# Question regarding splitters



## Louisville Slugger (Mar 11, 2007)

I can get all the local HD channels via the coaxial cable input in my dorm room; however, my roommate's TV is connected to that input. When I try using a standard splitter the signal strength drops too much and I basically get a slide show on my computer [I am using an external ATSC USB tuner]. Does anyone know if they make splitters with some sort of amplification?

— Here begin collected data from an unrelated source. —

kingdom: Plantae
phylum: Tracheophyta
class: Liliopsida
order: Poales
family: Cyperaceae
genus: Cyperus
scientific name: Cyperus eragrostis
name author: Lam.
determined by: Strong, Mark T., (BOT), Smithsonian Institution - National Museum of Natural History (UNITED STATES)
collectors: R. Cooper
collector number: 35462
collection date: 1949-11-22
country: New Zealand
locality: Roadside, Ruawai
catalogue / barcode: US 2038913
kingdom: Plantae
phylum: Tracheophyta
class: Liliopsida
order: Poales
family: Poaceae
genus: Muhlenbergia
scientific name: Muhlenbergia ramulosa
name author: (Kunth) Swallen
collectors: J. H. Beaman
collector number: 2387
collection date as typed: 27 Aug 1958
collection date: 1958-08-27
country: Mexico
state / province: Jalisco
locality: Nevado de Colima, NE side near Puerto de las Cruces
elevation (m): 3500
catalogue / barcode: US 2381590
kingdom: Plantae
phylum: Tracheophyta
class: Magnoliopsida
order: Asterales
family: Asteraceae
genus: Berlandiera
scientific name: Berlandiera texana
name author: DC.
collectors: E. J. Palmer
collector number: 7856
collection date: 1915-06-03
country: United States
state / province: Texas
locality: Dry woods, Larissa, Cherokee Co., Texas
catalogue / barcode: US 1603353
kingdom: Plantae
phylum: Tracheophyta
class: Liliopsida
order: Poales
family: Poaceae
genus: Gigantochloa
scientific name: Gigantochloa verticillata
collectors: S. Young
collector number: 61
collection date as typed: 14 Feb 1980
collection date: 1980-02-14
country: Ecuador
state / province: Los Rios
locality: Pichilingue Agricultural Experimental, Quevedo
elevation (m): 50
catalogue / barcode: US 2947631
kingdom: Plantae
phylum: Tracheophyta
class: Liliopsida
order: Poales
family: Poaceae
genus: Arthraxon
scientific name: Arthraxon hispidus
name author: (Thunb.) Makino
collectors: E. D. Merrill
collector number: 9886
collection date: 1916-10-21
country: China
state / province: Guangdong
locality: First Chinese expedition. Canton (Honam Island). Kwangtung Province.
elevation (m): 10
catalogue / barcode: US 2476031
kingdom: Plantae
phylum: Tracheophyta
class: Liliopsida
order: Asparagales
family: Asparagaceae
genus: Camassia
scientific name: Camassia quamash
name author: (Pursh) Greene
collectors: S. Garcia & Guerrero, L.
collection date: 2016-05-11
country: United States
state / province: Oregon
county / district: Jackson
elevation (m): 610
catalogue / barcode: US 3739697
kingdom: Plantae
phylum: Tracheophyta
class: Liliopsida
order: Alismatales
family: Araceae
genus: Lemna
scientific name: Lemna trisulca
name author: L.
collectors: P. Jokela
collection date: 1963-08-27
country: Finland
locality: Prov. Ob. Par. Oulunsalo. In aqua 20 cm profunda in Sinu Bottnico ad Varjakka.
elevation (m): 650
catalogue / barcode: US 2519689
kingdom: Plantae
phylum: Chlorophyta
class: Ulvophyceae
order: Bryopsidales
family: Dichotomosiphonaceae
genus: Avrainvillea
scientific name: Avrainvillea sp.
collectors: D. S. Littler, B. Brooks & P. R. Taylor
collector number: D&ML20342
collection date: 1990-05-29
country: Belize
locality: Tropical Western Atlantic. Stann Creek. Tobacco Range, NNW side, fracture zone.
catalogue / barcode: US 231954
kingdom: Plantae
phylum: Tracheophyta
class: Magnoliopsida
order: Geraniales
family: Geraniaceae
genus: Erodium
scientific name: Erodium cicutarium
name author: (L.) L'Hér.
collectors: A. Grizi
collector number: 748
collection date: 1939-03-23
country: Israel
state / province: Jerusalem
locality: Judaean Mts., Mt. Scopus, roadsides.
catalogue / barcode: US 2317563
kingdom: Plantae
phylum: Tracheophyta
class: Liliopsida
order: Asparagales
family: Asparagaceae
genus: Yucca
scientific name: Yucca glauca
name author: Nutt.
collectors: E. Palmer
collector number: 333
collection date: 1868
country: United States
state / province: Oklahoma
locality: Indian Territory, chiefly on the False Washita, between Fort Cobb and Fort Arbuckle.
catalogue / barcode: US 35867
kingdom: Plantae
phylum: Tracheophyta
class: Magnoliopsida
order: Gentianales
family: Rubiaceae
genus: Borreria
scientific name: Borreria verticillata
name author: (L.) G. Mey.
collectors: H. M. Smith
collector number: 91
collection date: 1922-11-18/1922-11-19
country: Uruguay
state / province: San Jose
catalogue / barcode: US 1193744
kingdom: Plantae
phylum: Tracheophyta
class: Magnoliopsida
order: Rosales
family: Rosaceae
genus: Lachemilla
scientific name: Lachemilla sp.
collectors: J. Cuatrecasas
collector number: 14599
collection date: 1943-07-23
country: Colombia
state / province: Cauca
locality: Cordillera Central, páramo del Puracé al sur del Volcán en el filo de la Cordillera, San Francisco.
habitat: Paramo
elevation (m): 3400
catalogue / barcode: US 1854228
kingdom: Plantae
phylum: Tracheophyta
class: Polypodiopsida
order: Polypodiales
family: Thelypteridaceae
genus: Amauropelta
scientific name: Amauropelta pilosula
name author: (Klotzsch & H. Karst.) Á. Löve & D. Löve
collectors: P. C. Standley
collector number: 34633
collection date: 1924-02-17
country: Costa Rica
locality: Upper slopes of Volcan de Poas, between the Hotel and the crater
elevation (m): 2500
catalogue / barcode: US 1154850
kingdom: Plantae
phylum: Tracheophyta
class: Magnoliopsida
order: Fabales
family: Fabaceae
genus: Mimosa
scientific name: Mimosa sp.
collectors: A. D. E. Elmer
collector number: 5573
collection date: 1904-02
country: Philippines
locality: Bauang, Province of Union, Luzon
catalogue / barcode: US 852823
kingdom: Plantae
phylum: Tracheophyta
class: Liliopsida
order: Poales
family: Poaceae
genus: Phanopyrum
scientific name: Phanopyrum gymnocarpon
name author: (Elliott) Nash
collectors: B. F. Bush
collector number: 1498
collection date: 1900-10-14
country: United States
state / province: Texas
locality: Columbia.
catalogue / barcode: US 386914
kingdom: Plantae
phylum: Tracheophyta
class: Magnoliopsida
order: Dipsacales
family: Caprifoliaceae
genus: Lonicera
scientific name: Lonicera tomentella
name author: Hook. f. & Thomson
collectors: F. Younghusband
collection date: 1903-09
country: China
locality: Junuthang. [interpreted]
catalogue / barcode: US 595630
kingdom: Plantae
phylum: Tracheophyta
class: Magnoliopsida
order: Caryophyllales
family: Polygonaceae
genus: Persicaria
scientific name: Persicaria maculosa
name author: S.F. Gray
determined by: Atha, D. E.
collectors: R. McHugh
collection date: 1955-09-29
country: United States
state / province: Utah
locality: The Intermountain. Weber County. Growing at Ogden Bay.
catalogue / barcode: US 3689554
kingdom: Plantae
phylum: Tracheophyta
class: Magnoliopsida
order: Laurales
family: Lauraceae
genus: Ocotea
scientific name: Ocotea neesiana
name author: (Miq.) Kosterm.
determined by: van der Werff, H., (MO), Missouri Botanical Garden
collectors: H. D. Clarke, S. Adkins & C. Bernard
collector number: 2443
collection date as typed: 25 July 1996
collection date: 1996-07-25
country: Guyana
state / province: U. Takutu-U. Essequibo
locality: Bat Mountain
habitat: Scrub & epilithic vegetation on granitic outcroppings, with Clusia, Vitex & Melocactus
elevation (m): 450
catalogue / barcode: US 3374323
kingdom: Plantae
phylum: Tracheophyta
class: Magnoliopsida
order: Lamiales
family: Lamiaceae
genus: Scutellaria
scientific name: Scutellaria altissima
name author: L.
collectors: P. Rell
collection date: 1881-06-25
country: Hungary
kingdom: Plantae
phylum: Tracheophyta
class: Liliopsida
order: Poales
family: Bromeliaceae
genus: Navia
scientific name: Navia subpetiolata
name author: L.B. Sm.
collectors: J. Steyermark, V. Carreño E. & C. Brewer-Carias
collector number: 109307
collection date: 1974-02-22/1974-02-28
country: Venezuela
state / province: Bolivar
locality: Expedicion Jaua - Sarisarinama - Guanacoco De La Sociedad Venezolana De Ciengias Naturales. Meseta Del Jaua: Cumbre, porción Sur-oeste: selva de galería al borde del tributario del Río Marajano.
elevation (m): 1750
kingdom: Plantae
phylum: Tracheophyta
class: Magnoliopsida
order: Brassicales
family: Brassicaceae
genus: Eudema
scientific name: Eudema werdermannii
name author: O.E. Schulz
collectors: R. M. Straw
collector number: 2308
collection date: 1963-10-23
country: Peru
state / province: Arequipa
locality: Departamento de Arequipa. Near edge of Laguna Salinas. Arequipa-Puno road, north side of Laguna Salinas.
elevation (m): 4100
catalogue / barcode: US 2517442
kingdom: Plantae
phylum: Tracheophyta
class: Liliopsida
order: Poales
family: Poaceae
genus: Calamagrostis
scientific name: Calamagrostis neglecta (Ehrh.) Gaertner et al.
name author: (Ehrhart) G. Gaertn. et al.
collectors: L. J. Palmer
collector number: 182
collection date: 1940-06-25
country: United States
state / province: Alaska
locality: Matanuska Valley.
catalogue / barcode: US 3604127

I say this because I can get every local HD channel if my tuner, and my tuner only is connected to the wall. When I use my Terk Antenna however I can't get FOX. If I could get some sort of splitter that gives me the same signal strength when I had my tuner plugged directly in the wall that would be awesome. I could get rid of the antenna completely.

Any suggestions?


----------



## brantlew (Mar 19, 2007)

It's probably going to be more expensive to buy a signal amp than to just get a better antenna, but if that's what you want then just about any 1-in/1-out amp will probably do. You only need an amp with a 4dB power boost or more to overcome the degradation of the splitter. You can pick one up at Radio Shack or more cheaply online. Just make sure to amp the signal before you split it.


----------



## Nick (Apr 23, 2002)

Make sure the splitter you are using is rated for your usage - if not, that may be
the cause of your signal drop. Splitters have different mHz ranges. For example,
the 3-way cable splitter I use for 2 TVs + Internet in my office is rated @ 5-1000
mHz, with a 7dB/7dB/3.5dB split. 

There are cable amps, but, assuming you are getting your tv signal ota, if your
2-way splitter outputs inadequate signal strength, you'd be better off spending
your $$ on bumping your incoming signal strength with a higher-gain antenna.


----------